CKFT-FM
- Fort Saskatchewan, Alberta; Canada;
- Broadcast area: Fort Saskatchewan, Edmonton, Sherwood Park, St. Albert
- Frequency: 107.9 MHz
- Branding: Mix 107.9

Programming
- Format: Adult contemporary

Ownership
- Owner: Kenner Media

History
- First air date: November 27, 2012
- Call sign meaning: FT for "Fort"

Technical information
- Class: B1
- ERP: 11,000 watts average 20,000 watts peak
- HAAT: 60.5 metres (198 ft)
- Transmitter coordinates: 53°43′0.9″N 113°15′26.8″W﻿ / ﻿53.716917°N 113.257444°W

Links
- Webcast: Listen Live
- Website: heartlandnews.ca

= CKFT-FM =

Radio station in Fort Saskatchewan, Alberta

CKFT-FM is a Canadian radio station broadcasting at 107.9 FM in Fort Saskatchewan, Alberta branded as Mix 107-9.

== History ==
Golden West Broadcasting received CRTC approval for a new licence to serve Fort Saskatchewan on January 10, 2012. Signal tests on 107.9 FM began on October 23, 2012. The station launched at 10:00a.m. on November 27 of that year with a hot adult contemporary format branded at "Mix 107."

On May 23, 2023, Kenner Media received CRTC approval to acquire CKFT-FM from Golden West Broadcasting.

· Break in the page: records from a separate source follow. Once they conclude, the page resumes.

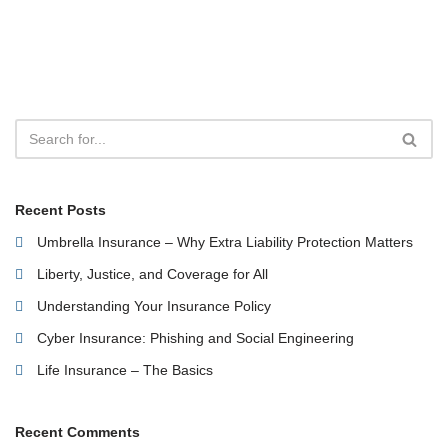
Recent Posts
Umbrella Insurance – Why Extra Liability Protection Matters
Liberty, Justice, and Coverage for All
Understanding Your Insurance Policy
Cyber Insurance: Phishing and Social Engineering
Life Insurance – The Basics
Recent Comments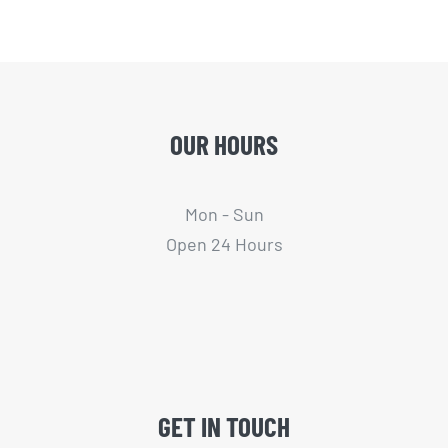
OUR HOURS
Mon - Sun
Open 24 Hours
GET IN TOUCH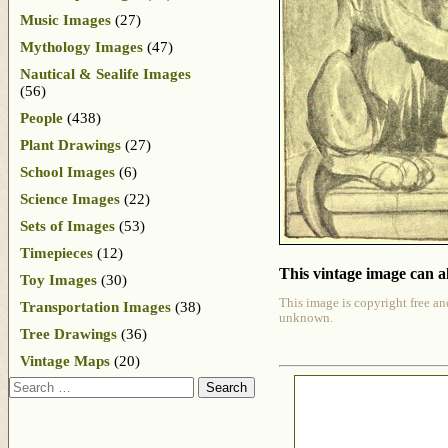
Music Images
(27)
Mythology Images
(47)
Nautical & Sealife Images
(56)
People
(438)
Plant Drawings
(27)
School Images
(6)
Science Images
(22)
Sets of Images
(53)
Timepieces
(12)
This vintage image can al
Toy Images
(30)
This image is copyright free an
Transportation Images
(38)
unknown.
Tree Drawings
(36)
Vintage Maps
(20)
Search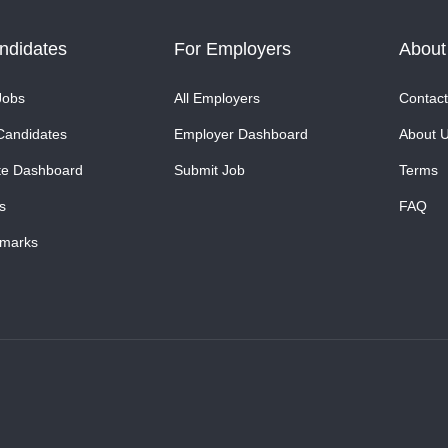
ndidates
For Employers
About
Jobs
All Employers
Contact
Candidates
Employer Dashboard
About 
te Dashboard
Submit Job
Terms
s
FAQ
marks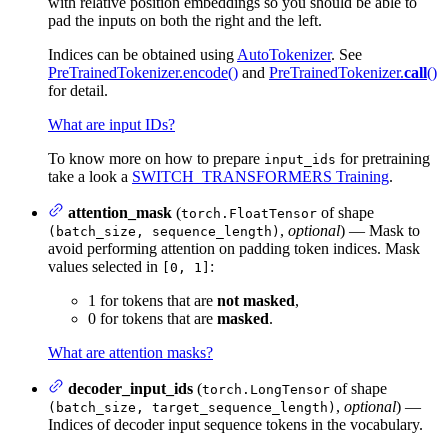
with relative position embeddings so you should be able to
pad the inputs on both the right and the left.
Indices can be obtained using
AutoTokenizer
. See
PreTrainedTokenizer.encode()
and
PreTrainedTokenizer.
call
()
for detail.
What are input IDs?
To know more on how to prepare
for pretraining
input_ids
take a look a
SWITCH_TRANSFORMERS Training
.
attention_mask
(
of shape
torch.FloatTensor
,
optional
) — Mask to
(batch_size, sequence_length)
avoid performing attention on padding token indices. Mask
values selected in
:
[0, 1]
1 for tokens that are
not masked
,
0 for tokens that are
masked
.
What are attention masks?
decoder_input_ids
(
of shape
torch.LongTensor
,
optional
) —
(batch_size, target_sequence_length)
Indices of decoder input sequence tokens in the vocabulary.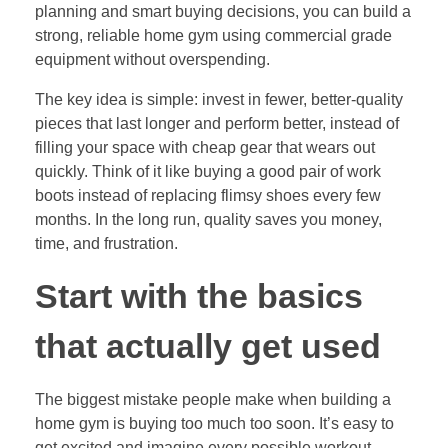
planning and smart buying decisions, you can build a
strong, reliable home gym using commercial grade
equipment without overspending.
The key idea is simple: invest in fewer, better-quality
pieces that last longer and perform better, instead of
filling your space with cheap gear that wears out
quickly. Think of it like buying a good pair of work
boots instead of replacing flimsy shoes every few
months. In the long run, quality saves you money,
time, and frustration.
Start with the basics
that actually get used
The biggest mistake people make when building a
home gym is buying too much too soon. It’s easy to
get excited and imagine every possible workout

On October 31, 2023, at 3 p.m., after stunting with a loop of a Vincent Price line from the Michael Jackson song "Thriller", the station launched its first tenure of all-Christmas music for the holiday season, and introduced former CKRA-FM personality Rob Christie as its new morning host.